══ INPUT DATA ══

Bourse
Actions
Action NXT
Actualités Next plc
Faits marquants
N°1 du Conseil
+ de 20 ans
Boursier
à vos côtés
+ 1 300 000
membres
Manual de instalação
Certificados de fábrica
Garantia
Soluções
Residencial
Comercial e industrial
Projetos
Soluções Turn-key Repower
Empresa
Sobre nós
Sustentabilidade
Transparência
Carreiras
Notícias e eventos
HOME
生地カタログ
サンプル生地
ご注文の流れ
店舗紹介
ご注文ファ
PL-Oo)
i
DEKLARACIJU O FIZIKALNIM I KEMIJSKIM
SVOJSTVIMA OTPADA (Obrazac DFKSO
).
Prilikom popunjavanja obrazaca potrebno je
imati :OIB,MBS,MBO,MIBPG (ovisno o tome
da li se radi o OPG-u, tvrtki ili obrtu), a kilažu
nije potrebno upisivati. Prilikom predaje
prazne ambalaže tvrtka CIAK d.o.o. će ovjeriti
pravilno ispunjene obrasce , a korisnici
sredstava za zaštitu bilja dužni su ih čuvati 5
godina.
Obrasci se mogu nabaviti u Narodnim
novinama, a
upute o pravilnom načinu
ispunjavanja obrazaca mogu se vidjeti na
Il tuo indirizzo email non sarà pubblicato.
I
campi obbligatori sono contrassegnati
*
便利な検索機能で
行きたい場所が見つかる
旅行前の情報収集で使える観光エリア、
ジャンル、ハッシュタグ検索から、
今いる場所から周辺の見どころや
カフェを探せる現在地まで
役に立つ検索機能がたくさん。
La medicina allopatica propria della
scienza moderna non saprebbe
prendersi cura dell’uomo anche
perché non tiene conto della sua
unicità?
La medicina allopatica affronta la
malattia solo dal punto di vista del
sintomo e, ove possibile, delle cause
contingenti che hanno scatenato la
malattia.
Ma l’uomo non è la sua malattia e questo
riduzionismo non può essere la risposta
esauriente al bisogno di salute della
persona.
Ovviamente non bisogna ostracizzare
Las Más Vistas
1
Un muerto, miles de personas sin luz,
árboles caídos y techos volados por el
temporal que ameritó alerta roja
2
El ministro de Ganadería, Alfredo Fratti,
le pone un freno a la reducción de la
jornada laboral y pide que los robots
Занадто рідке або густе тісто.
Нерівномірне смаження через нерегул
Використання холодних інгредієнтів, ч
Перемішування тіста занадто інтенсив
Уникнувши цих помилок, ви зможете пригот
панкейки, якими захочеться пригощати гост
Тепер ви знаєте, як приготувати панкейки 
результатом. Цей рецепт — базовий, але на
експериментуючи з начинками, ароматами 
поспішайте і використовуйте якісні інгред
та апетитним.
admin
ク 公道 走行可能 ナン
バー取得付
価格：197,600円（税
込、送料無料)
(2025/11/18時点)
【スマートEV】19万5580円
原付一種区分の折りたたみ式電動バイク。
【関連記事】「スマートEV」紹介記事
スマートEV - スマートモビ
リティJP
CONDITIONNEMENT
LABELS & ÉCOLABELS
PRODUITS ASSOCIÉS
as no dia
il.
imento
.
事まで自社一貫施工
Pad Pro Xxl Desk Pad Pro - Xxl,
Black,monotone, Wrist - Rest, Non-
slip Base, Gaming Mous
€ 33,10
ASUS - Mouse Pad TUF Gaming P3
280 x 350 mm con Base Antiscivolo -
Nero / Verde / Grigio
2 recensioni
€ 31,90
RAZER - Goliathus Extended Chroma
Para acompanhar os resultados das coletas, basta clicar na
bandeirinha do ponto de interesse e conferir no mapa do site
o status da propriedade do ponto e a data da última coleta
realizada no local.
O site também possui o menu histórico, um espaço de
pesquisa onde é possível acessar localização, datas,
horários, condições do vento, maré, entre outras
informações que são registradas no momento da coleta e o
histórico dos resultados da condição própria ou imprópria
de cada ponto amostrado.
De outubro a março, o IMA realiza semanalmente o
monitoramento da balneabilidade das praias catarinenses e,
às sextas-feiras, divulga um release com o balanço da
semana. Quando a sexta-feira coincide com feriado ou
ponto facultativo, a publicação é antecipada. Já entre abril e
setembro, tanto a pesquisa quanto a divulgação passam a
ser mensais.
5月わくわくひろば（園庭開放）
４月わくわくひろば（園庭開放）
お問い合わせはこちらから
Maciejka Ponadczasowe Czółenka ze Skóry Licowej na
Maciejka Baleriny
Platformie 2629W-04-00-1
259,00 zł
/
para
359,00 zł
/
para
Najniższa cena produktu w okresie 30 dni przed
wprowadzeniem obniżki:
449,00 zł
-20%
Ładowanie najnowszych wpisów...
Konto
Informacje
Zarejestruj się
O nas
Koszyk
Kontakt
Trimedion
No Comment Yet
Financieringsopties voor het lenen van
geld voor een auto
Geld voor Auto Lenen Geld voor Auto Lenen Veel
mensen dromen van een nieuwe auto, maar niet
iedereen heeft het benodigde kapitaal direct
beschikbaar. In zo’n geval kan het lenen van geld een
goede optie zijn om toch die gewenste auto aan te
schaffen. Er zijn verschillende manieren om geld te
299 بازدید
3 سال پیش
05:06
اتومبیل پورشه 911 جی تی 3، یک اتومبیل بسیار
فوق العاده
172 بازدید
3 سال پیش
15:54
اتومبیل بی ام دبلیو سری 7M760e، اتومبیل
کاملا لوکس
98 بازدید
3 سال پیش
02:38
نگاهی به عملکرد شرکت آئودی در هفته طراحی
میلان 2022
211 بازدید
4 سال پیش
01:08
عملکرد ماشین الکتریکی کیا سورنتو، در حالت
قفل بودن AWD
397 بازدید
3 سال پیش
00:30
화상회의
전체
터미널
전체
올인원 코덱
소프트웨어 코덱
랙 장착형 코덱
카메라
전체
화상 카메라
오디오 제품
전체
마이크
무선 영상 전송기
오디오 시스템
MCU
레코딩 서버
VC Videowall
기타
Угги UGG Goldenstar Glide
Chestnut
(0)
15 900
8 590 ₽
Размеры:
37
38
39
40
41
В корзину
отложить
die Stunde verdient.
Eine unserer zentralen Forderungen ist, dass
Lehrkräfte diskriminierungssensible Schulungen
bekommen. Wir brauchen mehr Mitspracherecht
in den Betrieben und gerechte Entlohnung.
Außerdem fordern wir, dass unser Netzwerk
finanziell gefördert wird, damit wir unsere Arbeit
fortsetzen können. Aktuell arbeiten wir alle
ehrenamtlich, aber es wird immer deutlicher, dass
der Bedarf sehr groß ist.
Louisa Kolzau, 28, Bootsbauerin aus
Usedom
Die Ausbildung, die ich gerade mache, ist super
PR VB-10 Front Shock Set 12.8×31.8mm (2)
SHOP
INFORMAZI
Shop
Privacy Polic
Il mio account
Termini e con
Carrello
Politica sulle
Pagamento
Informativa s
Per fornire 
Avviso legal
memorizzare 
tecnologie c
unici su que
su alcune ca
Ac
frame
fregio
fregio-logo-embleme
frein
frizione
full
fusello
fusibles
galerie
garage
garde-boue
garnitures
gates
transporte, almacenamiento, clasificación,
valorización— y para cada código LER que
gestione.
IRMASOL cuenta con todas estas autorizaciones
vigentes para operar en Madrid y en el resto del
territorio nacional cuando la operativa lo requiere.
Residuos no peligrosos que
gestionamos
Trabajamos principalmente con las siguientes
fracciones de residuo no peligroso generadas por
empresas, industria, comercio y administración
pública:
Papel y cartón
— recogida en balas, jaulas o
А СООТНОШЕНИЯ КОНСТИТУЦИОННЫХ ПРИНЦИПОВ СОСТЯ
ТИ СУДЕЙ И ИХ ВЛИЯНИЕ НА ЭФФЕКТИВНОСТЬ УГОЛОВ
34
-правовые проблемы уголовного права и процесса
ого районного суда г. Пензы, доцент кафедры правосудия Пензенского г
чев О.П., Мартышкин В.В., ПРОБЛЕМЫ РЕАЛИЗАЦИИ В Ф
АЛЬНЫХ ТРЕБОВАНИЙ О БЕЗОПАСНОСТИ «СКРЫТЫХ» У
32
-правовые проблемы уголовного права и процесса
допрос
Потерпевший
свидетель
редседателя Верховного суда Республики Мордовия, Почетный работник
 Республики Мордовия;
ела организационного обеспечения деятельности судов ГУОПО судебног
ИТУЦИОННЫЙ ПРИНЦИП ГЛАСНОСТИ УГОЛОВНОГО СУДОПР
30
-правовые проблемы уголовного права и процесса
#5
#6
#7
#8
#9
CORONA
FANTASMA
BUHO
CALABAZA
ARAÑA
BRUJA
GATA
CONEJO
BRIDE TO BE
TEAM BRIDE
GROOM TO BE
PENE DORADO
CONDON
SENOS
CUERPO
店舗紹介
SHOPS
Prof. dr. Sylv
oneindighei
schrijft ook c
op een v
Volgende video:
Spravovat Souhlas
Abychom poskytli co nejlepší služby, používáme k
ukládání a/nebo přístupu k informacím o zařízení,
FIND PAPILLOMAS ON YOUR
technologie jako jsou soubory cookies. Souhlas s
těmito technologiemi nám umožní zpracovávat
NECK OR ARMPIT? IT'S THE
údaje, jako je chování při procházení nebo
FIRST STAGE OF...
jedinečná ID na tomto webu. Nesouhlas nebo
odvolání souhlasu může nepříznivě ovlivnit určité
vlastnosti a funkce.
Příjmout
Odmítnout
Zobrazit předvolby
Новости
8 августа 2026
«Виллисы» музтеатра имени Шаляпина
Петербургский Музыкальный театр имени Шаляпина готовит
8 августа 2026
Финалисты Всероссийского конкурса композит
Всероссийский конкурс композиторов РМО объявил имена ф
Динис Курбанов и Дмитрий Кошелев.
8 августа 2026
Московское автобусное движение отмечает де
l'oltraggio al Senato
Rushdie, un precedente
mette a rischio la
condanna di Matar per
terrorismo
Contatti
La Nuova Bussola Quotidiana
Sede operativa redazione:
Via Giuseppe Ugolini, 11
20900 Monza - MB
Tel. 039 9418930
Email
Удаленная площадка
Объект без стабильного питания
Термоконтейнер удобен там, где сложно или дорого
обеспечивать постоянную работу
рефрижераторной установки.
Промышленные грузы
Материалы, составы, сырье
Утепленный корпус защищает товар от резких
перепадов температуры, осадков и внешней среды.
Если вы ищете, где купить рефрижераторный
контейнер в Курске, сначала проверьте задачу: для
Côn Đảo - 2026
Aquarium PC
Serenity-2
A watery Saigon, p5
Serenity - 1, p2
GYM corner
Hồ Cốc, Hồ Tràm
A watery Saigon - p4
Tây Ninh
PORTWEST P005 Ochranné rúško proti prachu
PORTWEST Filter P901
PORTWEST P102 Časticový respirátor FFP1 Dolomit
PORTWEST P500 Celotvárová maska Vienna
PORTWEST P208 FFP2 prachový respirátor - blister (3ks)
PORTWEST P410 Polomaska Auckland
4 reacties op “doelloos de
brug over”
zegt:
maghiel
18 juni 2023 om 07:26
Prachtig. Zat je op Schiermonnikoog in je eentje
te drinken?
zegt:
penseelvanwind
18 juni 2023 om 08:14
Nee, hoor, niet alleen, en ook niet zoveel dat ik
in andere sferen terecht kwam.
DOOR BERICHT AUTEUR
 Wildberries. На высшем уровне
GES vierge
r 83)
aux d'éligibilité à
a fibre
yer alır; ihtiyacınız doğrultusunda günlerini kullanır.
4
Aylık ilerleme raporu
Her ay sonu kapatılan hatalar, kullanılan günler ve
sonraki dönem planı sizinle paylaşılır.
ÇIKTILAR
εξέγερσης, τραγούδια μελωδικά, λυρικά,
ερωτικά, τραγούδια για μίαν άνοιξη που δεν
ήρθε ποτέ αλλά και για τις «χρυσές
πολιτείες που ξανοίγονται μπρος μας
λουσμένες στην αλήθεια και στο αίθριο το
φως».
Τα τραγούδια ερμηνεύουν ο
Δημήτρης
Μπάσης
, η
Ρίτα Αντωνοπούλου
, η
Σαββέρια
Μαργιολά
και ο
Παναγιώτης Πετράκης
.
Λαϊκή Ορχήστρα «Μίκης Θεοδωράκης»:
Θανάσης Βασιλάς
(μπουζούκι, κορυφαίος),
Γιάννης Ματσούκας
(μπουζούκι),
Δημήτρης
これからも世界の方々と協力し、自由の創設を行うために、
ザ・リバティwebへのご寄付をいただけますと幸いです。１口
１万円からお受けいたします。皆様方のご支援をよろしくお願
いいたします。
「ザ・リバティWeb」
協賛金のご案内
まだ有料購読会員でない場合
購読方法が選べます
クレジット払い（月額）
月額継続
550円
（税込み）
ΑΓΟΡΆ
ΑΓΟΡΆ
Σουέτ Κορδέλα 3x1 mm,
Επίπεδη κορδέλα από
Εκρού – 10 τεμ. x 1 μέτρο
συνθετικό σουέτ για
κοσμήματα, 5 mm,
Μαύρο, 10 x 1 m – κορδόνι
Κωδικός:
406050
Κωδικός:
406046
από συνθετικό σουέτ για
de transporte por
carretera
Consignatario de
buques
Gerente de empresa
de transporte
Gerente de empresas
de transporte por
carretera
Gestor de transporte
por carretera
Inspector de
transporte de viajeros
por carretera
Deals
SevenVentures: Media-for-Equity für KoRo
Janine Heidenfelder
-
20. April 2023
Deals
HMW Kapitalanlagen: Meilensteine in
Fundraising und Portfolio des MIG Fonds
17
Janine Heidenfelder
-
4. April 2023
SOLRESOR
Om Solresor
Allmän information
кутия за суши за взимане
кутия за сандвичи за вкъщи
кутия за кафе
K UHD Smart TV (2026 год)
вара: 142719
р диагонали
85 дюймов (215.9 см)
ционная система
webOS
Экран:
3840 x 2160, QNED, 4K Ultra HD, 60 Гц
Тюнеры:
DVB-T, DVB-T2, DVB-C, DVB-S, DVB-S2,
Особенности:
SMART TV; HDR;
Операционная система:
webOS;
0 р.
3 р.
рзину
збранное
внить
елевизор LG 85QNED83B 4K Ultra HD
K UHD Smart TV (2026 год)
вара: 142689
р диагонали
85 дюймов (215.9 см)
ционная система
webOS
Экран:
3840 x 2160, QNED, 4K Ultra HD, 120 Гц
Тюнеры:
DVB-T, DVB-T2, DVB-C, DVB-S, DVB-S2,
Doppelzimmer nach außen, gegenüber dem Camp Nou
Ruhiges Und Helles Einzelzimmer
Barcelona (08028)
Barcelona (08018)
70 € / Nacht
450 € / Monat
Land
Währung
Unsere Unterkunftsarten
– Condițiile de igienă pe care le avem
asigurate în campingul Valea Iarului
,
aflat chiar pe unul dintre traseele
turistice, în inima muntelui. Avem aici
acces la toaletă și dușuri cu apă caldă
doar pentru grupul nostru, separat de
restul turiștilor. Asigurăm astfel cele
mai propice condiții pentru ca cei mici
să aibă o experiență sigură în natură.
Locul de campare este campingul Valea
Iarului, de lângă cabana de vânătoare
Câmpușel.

═══

WORK TO COMPLETE
In the data above, find the line with "Объект без стабильного питания" and the line with "контейнер в Курске, сначала". Retype both, plus every line between them, exactly.

ANSWER TO THE PROBLEM
Объект без стабильного питания
Термоконтейнер удобен там, где сложно или дорого
обеспечивать постоянную работу
рефрижераторной установки.
Промышленные грузы
Материалы, составы, сырье
Утепленный корпус защищает товар от резких
перепадов температуры, осадков и внешней среды.
Если вы ищете, где купить рефрижераторный
контейнер в Курске, сначала проверьте задачу: для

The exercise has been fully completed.